Obsesif kompulsif bozukluğun; beyindeki birçok mekanizmanın ya da kimyasalın bozulmasına ya da yetersizliğine bağlı olarak ortaya çıktığı ifade edilebilirse de; en genel haliyle beyin kimyasındaki bozulmalara bağlı olarak, özellikle beyin içindeki sinirsel iletimde rolü olan serotonin maddesinin işlevlerinde bozukluk olmasına bağlı olarak, sinir hücrelerinin gerektiği kadar uyarılmaması nedeniyle geliştiği söylenebilir.
Kişinin sosyal çevresinde yaşadığı stres, cinsel ya da duygusal istenmeyen davranışlara maruz kalma, kişinin yaşamında köklü değişikliklere sebep olan evlilik, taşınma, çocuk sahibi olma, kişinin sevdiği birini kaybetmesi, okul ya da iş yaşamındaki önemli problemler, yaşadığı çeşitli travmalar ve yoğun kaygı üreten yaşam olayları OKB’ye neden olan çevresel faktörler arasında sayılabilir.

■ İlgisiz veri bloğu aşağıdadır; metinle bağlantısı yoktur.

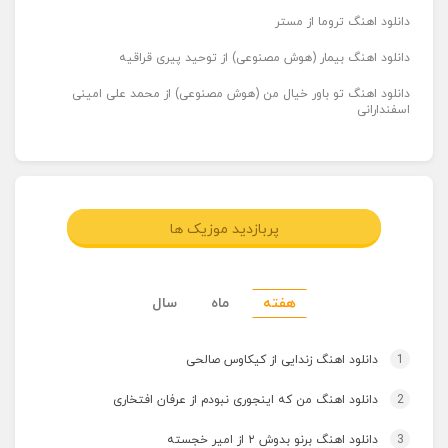
دانلود اهنگ تروما از مستر
دانلود اهنگ بیمار (هوش مصنوعی) از توحید پیری قراقیه
دانلود اهنگ تو باور خیال من (هوش مصنوعی) از محمد علی امینی
اسفندارانی
پربازدید موزیک ها
هفته
ماه
سال
1
دانلود اهنگ زندایی از کیکاوس صالحی
2
دانلود اهنگ من که اینجوری نبودم از عرفان افتخاری
3
دانلود اهنگ برنو بدوش ۲ از امیر خجسته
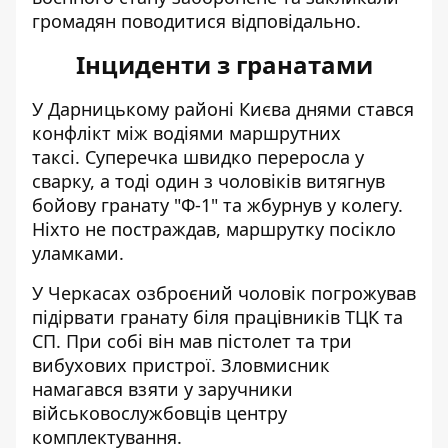
громадян поводитися відповідально.
Інциденти з гранатами
У Дарницькому районі Києва днями
стався
конфлікт між водіями
маршрутних
таксі. Суперечка швидко переросла у
сварку, а тоді один з чоловіків витягнув
бойову гранату "Ф-1" та жбурнув у колегу.
Ніхто не постраждав, маршрутку посікло
уламками.
У Черкасах озброєний чоловік
погрожував
підірвати гранату
біля працівників ТЦК та
СП. При собі він мав пістолет та три
вибухових пристрої. Зловмисник
намагався взяти у заручники
військовослужбовців центру
комплектування.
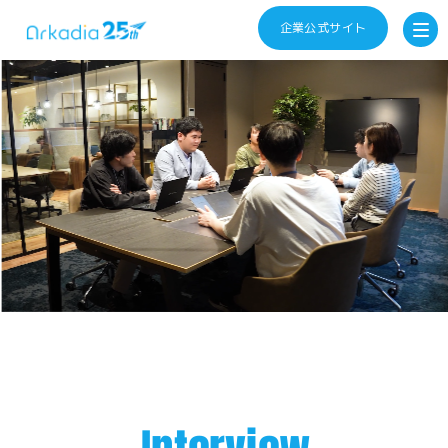
企業公式サイト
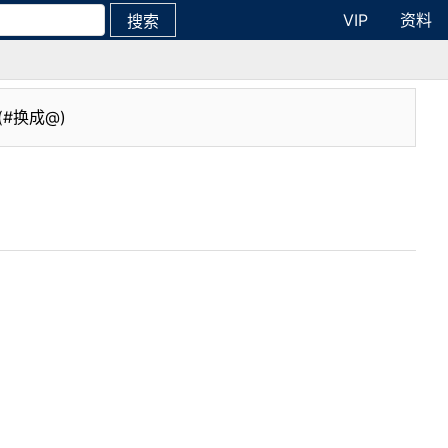
VIP
资料
搜索
(#换成@)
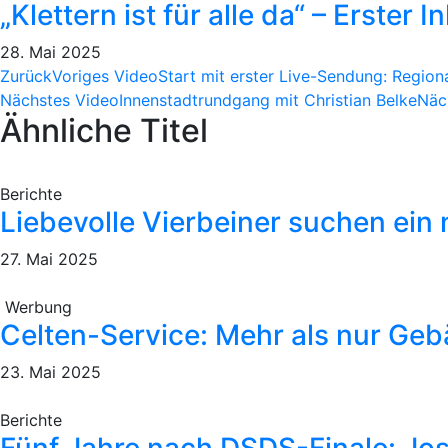
„Klettern ist für alle da“ – Erster
28. Mai 2025
Zurück
Voriges Video
Start mit erster Live-Sendung: Regio
Nächstes Video
Innenstadtrundgang mit Christian Belke
Näc
Ähnliche Titel
Berichte
Liebevolle Vierbeiner suchen ein
27. Mai 2025
Werbung
Celten-Service: Mehr als nur Ge
23. Mai 2025
Berichte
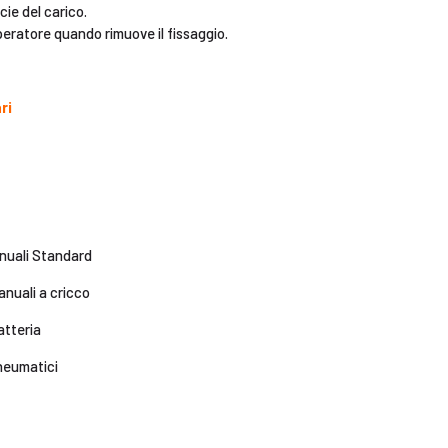
cie del carico.
peratore quando rimuove il fissaggio.
ri
nuali Standard
nuali a cricco
atteria
neumatici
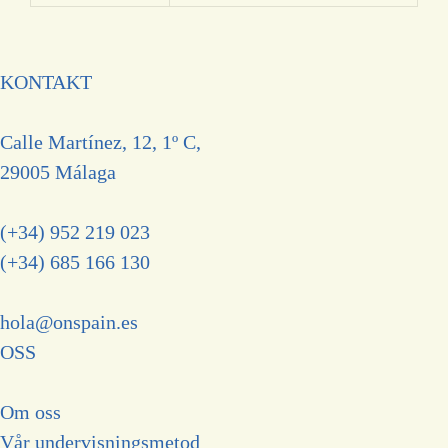
KONTAKT
Calle Martínez, 12, 1º C,
29005 Málaga
(+34) 952 219 023
(+34) 685 166 130
hola@onspain.es
OSS
Om oss
V
å
r undervisningsmetod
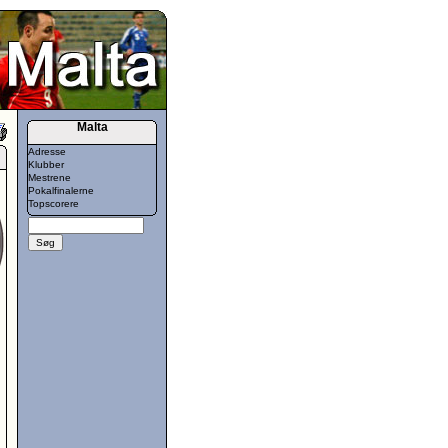
Malta
Adresse
Klubber
Mestrene
Pokalfinalerne
Topscorere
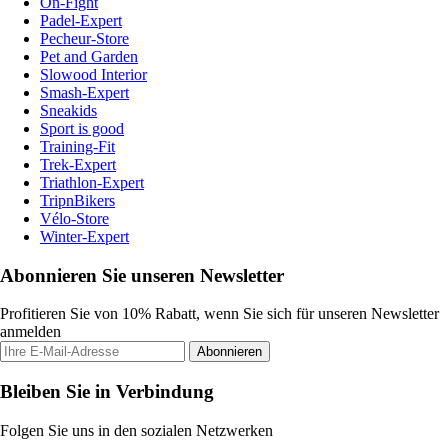
On-Fight
Padel-Expert
Pecheur-Store
Pet and Garden
Slowood Interior
Smash-Expert
Sneakids
Sport is good
Training-Fit
Trek-Expert
Triathlon-Expert
TripnBikers
Vélo-Store
Winter-Expert
Abonnieren Sie unseren Newsletter
Profitieren Sie von 10% Rabatt, wenn Sie sich für unseren Newsletter
anmelden
Abonnieren
Bleiben Sie in Verbindung
Folgen Sie uns in den sozialen Netzwerken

Aile öyküsü, hem OKB’ye yatkınlaştıran genler nedeniyle, hem de çocuklukta ve büyürken anne babamız, ya da iç içe yaşadığımız diğer yakın akrabalarımızın titiz, tertipli, kuralcı, mükemmeliyetçi olmaları nedeniyle bir sosyal faktör olarak OKB’ye yatkınlık sağlamaktadır.